Retirement Plan Services

Millennials Redefining Retirement

May 14, 2024

Colleagues have friendly conversation during informal meeting, exchange experiences and ideas. Two millennial men and women talk and discuss project while sitting on chairs in bright office.

According to a recent survey by retirement finance company IRALogix Inc., Millennials are changing the way people think about retirement. According to over 50% of Millennials surveyed, obtaining “financial independence” is a more significant indicator of retirement than simply turning 65.

While some Millennials hope to retire at age 65, many see retirement as a stage of greater freedom in their lives rather than a total absence from the workforce.

Based on a study conducted in February, targeting millennials of various household incomes between the ages of 28 and 43, when it comes to retirement plans, 22% of Millennials want to work longer because they “enjoy” their jobs or don’t have enough money saved for retirement, while 47% want to retire as soon as they can afford it. The results show that Millennials have a moderate level of confidence, about 47%, in their ability to save enough money for retirement. However, 29% say they are not confident in their ability to save enough money. More than half of Millennials hold themselves accountable for making sure they have enough money saved for retirement; however, 25% place this on their employers, and 20% think the government should pay for their retirement.

Nearly a quarter of those who think their employers should be responsible for retirement savings want a standard defined benefit plan, in which the company assumes all financial risk and agrees to pay a specified monthly amount upon retirement, with investments handled by experts.

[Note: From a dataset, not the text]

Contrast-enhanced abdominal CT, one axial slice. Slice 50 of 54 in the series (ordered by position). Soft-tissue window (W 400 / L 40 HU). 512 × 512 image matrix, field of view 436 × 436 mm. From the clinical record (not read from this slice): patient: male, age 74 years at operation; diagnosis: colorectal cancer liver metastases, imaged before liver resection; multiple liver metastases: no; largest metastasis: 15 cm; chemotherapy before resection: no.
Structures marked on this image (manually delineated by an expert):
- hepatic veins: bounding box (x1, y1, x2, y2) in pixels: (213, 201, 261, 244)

Another recent study done by personal finance company Credit Karma also addresses “money dysmorphia,” a term describing what happens when people, regardless of the circumstances, feel insecure about their financial condition; it’s been used to describe the distorted financial perception that is common among Gen Z and Millennials. Credit Karma reports that 43% of Millennials and Gen Z encounter this issue. It was found that 59% of respondents said they felt financially stable, despite the fact that many admitted to feeling behind. This shows how people’s perceptions of their financial stability are often different from their actual circumstances.

Money dysmorphia has a detrimental effect on financial decisions; 40% of those who experience it have difficulties saving money or avoiding overspending and debt buildup.

In contrast to these financial challenges, Millennials manage their debt well. Most have reasonable debt levels; of those with debt, 55% have debts ranging from $0 to $20,000 (not including mortgages).

When it comes to financial priorities, 62% of Millennials try to strike a balance between long-term goals like retirement savings and short-term ones like buying a house. Additionally, 61% of workers consistently make contributions to employer-sponsored retirement plans, like SEP IRAs, SIMPLE IRAs, 403(b)s, and 401(k)s.